→ **Задания для выполнения**
1 – Перепишите дословно часть текста о романе «Околоноля»: начните со слов «Автору явно нечего» и закончите словами «кукла, чучело. Фикция.».
2 – Согласуются ли с текстом о романе «Околоноля» утверждения (a), (b) и (c)? Ответьте «да» или «нет» и приведите точную цитату из текста, которая это решает.
(a) Журнал «Русский пионер» выходит часто.
(b) Отзыв пишется в конце августа, а опубликован будет в октябре.
(c) Дубовицкий, очевидно, считает себя постмодернистом.
3 – Продолжите текст о романе «Околоноля», начав сразу после его последней фразы.

→ **Фрагмент документа**

Как же пересказывает «Гамлета» Натан Васильевич? Нахально пересказывает, иногда даже матом (см. монолог Е. Самоходова в п. 38). Русский бандит, как и датский нобиль, не понимает толком, быть ему или не быть; случилось ли то, за что он обязан мстить, или только пригрезилось; и если случилось, стоит ли оно греха мщения, — и медлит, и бранит себя за трусость, и снова медлит. И мстит в итоге, но как бы через силу, сквозь сон, того не вполне желая, почти случайно.

И все бы ничего, но нельзя ли было поведать о том же, не замахиваясь на Шекспира? Конечно, от всех этих упражнений Шекспира не убудет, да и ни от чего не убудет, он же памятник. А сознательное искажение, понижение, «порча» классики — классический прием постмодернизма. Но всякий раз, когда коррупции [corruption — порча, англ.] подвергается мой любимый Шекспир, мне не по себе и неловко. Думаю, как и многим другим читателям (и писателям). Тем более что и уважения к постовым идолам отечественного запоздалого постмодернизма Дубовицкий, как замечали многие, тоже не проявляет. Постмодернистом, очевидно, себя не считает. Тогда вообще зачем было портить «Гамлета»? И кому нужен этот коррумпированный Шекспир? Получается, просто так, походя, гвоздем на святыне: «Здесь был Натан». Нехорошо.

Автору явно нечего сказать. Вот он и паясничает. Под пересказами, перепевами и переплетами — абсолютная пустота.

Книга словно написана на оберточной бумаге, в которую упакован холодный полый ноль. Надутый неопознанным Натаном до размеров крупнейшей в этом году литературной мистификации. Романа — нет. Есть квазироман, кукла, чучело. Фикция.

«Русский пионер» — медленный журнал. Приходит нечасто. Я пишу отзыв в конце августа. Публикация будет в октябре. Надеюсь, к тому времени всем надоест, по-дубовицки выражаясь, вкушать вакуум. И «Околоноля [gangsta fiction]» станет наконец тем, чем является на самом деле — ничем.

От Мак
К Мак (29.10.2009 21:16:33)
Дата 29.10.2009 21:18:43

Текст выступления Владислава Суркова о романе "Околоноля"

http://ruspioner.ru/news/926.html

Ruspioner.ru публикует стенограмму выступления Владислава Суркова на Пятых Пионерских чтениях.

Добрый вечер.

→ **Исходные строки**

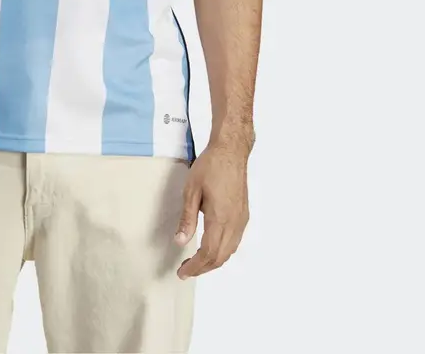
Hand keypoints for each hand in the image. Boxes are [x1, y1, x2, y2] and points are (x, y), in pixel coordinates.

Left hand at [173, 141, 249, 278]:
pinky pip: (235, 241)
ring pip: (229, 251)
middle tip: (186, 270)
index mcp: (220, 218)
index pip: (208, 253)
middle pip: (220, 257)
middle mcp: (234, 223)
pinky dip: (223, 251)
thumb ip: (187, 218)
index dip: (195, 267)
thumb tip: (180, 241)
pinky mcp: (244, 215)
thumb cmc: (210, 166)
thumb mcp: (191, 190)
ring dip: (213, 261)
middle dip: (203, 268)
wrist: (231, 151)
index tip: (182, 272)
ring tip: (196, 262)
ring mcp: (241, 220)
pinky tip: (212, 248)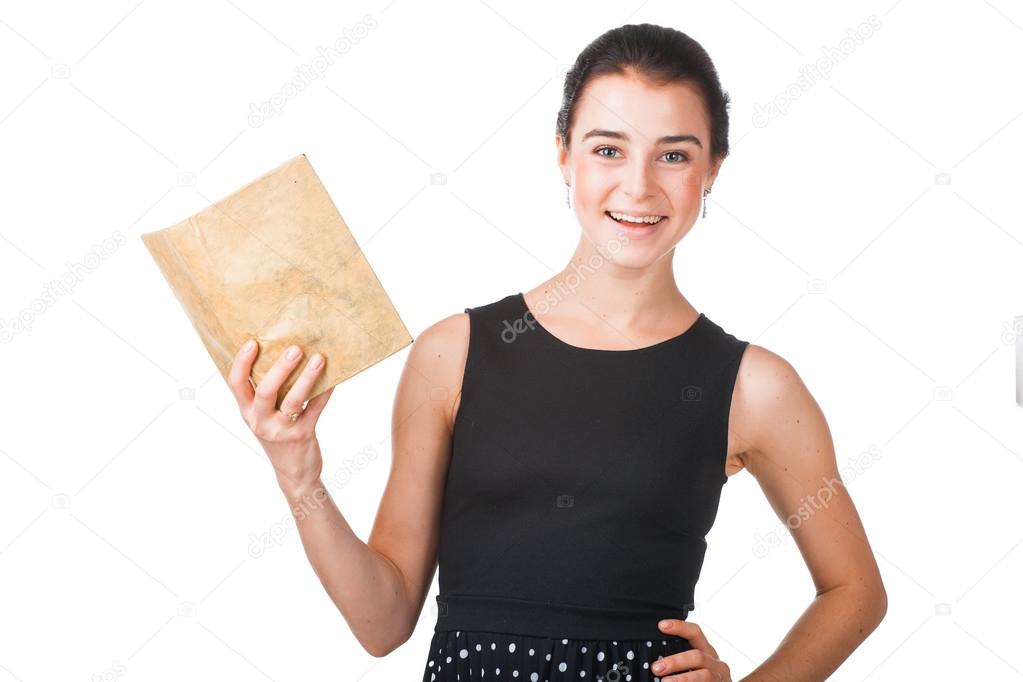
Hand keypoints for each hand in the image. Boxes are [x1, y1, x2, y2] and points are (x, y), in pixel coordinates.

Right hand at [228, 339, 333, 491]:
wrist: (293, 472)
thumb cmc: (278, 434)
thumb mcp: (264, 416)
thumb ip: (266, 392)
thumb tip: (282, 352)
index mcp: (246, 411)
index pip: (236, 384)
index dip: (241, 362)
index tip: (252, 342)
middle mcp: (260, 420)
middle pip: (265, 390)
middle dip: (280, 368)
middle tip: (295, 348)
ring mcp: (281, 429)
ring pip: (293, 400)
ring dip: (307, 378)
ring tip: (318, 358)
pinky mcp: (302, 435)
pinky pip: (315, 409)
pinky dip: (325, 392)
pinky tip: (334, 378)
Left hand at [650, 618, 731, 680]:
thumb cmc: (701, 679)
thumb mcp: (692, 667)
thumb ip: (679, 662)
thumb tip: (655, 664)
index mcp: (706, 651)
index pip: (695, 633)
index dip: (680, 627)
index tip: (662, 625)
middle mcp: (715, 662)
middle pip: (697, 656)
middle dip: (675, 661)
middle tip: (657, 668)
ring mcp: (720, 677)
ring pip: (704, 674)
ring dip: (683, 678)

→ **Ответы по заданиям**
1 –
Автору явно нечего сказать. Вот он и паясничает. Под пересказами, перепевами и переплетами — абсолютная пустота.

Книга словно написана на оберточной бумаге, в которую упакован холодный полый ноль. Надутый неопознанным Натаном до размеров крупнейшей в этом году литературной мистификации. Романа — нет. Есть квазироман, кукла, чучело. Фикция.

2 –
(a) Нет: «„Русский пионер“ — медленный журнал. Приходит нечасто».
(b) Да: «Я пишу отзыв в конце августа. Публикация будет в октябре».
(c) Нет: «Постмодернистом, очевидно, себя не считает».

3 –
Я уже говорил — я тут у вас же бывал уже — говорил, что я не умею читать эти тексты. Поэтому я прочитаю самый финал и скажу потом, почему именно я это сделал.

«Романа нет. Есть квазироман, кукла, чучело. Фикция. Надеюсь, “Околоноля” станет, наконец, тем, чем и является на самом деле, — ничем». Такая довольно жесткая, на мой взгляд, рецензия. И в буквальном смысле слова уничижительная, уничтожающая это произведение.

Тут написано, кстати, что эта рецензия писалась в конце августа. Прошло уже довольно много времени. Погода изменилась. Может, в связи с этим я хочу сказать, что я поменял свое отношение к роману «Околоноля», gangsta fiction. Я считаю, что это прекрасный роман.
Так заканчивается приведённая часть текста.